__TASK TO CARRY OUT__: Please replace "in front or behind" with "ahead of it or behind it" in the lines between the one holding "as the front." and the one holding "Answer: behind", inclusive, and give only those lines back with nothing else changed.

__AVAILABLE RECORDS__:
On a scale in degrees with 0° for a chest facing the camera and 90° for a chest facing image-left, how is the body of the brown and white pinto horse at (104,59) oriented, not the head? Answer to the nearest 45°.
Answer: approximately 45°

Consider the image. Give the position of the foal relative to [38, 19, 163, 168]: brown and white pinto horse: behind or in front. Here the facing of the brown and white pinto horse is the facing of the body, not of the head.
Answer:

* * *

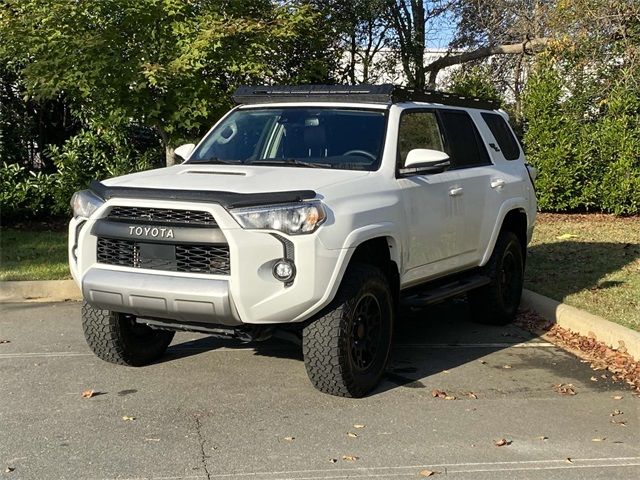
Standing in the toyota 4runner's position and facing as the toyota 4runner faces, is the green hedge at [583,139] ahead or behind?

...

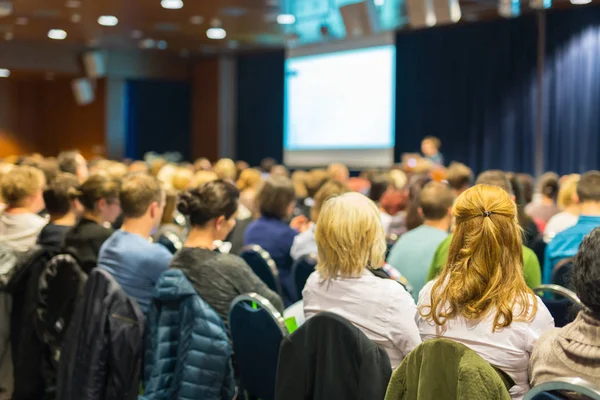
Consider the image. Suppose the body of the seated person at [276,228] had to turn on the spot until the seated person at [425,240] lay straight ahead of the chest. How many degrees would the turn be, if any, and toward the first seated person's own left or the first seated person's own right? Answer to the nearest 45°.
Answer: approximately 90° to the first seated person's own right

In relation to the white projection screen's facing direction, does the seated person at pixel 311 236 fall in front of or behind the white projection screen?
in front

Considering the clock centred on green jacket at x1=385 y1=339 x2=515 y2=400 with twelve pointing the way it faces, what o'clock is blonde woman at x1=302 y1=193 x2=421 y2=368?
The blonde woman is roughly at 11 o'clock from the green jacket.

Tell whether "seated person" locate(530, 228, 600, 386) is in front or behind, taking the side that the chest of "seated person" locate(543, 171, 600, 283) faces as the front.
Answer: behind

__ANSWER BOX__:
Tell whether "seated person" locate(530, 228, 600, 386) is ahead of it or behind it, taking the side that the chest of "seated person" locate(543, 171, 600, 283) faces as the front.
Answer: behind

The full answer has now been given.